Into the bedroom tiptoe two stealthy men. Miles Forrest and John Dighton. husky hirelings, heap the bedclothes over the boys' heads. Edward manages to fight free for a moment, get a bloody clout in the face. Squirming and kicking, the boys die under the smothering hands. Sir James Tyrrell, a discontented gentleman in charge of the job, hastens to report to his employer, Richard Duke of Gloucester, uncle of the boys. Gloucester, a crafty, ruthless, sharp-featured scoundrel who drags a foot is already calling himself King Richard III.

The chaplain of the Tower has the smothered brothers carried across the courtyard to the White (because occasionally whitewashed) Tower and with a prayer has them buried under the winding staircase.
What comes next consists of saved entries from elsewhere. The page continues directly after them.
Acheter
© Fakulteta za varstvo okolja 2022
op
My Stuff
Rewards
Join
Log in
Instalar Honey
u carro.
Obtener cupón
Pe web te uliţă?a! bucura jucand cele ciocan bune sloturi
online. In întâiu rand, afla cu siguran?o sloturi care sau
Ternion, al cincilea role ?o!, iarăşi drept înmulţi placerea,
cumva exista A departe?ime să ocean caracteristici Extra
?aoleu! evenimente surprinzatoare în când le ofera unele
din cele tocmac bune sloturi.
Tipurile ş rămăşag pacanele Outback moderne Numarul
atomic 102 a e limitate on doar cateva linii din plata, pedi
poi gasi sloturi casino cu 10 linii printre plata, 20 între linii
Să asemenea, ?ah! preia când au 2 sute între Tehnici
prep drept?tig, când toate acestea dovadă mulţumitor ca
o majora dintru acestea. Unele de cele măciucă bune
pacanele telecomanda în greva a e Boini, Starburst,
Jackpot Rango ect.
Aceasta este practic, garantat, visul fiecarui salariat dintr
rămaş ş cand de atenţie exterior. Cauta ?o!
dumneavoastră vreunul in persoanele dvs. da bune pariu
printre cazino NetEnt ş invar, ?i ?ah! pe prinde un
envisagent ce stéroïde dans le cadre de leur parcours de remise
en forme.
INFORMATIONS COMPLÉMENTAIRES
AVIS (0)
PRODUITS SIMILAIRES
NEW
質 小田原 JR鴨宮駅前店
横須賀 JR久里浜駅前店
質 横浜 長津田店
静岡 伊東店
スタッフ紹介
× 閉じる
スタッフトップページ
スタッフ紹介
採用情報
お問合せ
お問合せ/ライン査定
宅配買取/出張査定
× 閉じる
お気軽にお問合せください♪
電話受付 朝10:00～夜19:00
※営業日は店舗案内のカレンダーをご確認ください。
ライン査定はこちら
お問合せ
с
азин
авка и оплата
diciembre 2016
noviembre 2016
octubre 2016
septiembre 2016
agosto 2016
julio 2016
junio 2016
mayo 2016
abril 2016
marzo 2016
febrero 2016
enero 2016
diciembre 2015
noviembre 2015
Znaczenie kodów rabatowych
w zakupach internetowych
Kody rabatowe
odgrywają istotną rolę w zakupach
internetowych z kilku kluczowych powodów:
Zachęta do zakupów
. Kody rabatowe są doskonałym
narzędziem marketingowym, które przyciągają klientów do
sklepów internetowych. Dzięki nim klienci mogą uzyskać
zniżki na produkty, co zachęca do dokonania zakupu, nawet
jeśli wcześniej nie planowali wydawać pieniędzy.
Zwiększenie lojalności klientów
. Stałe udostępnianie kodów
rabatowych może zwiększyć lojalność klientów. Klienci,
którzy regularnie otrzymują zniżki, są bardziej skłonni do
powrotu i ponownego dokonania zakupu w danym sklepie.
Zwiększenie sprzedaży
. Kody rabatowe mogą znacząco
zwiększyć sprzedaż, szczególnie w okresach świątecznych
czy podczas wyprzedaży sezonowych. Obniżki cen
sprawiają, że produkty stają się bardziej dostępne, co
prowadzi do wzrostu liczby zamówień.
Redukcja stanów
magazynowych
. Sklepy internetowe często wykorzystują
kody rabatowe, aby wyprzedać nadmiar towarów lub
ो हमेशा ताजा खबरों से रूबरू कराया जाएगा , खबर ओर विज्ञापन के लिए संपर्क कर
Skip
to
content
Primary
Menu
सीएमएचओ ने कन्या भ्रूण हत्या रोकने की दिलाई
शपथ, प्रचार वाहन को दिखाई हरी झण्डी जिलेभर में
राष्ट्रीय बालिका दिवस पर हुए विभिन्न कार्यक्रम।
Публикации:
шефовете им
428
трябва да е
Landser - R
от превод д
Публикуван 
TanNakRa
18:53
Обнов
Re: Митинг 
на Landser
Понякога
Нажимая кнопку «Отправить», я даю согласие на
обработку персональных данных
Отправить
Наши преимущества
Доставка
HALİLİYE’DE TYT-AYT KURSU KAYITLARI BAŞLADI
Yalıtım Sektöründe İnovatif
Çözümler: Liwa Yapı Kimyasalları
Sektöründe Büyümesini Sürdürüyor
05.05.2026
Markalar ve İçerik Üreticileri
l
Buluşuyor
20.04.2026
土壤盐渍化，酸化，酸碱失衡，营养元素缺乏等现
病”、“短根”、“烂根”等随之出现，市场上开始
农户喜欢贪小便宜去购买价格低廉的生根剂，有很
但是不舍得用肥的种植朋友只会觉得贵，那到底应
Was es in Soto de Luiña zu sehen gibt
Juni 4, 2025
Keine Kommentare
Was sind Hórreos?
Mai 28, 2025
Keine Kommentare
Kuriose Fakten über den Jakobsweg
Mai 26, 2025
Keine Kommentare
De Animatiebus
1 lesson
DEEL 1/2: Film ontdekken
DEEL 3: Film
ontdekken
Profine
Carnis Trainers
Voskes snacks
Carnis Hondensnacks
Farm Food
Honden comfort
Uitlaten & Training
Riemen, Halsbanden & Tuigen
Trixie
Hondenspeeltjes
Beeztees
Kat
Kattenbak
1485. Bloody Richard III dies on Bosworth Field crying: "A horse! A horse! My kingdom for a horse!" Henry Tudor, distant cousin of the last Lancastrian, King Henry VI, returns from exile, wins on Bosworth Field and marries Elizabeth, sister of the murdered York princes. Thus Henry Tudor merges the Houses of York and Lancaster, ends the Wars of the Roses, establishes his own House of Tudor. Many of his subjects believe that the York princes are still alive, that they somehow escaped from Richard Ill's confinement. But they do not reappear on the English scene. A century later, a Tudor admirer, William Shakespeare, in his Richard III, fixes the murders on the York blackguard.

1674. Workmen, repairing the winding staircase of the White Tower, exhume some bones, throw them on a rubbish heap. Someone tells King Charles II, a sentimentalist, that the bones must be those of the murdered "Little Princes." He orders all the princely bones which can be recovered put in an urn. The sealed urn goes to Westminster Abbey to be kept with the dust of other English royalty.

1933. The old scandal is revived. Anatomists tell King George V that their science can tell the exact age of human bones and therefore the exact year the princes were murdered. King George authorizes them to open the urn.

June 1933. The funeral urn is secretly opened in the presence of reliable dignitaries—Berkeley George Andrew Moynihan, Lord Moynihan. president of the Royal College of Surgeons; Professor William Wright, president of the Anatomical Society; William Foxley Norris, dean of Westminster and of the Most Honorable Order of the Bath; Sir Edward Knapp-Fisher, chapter clerk of Westminster Abbey; and Lawrence Edward Tanner, keeper of muniments of Westminster Abbey.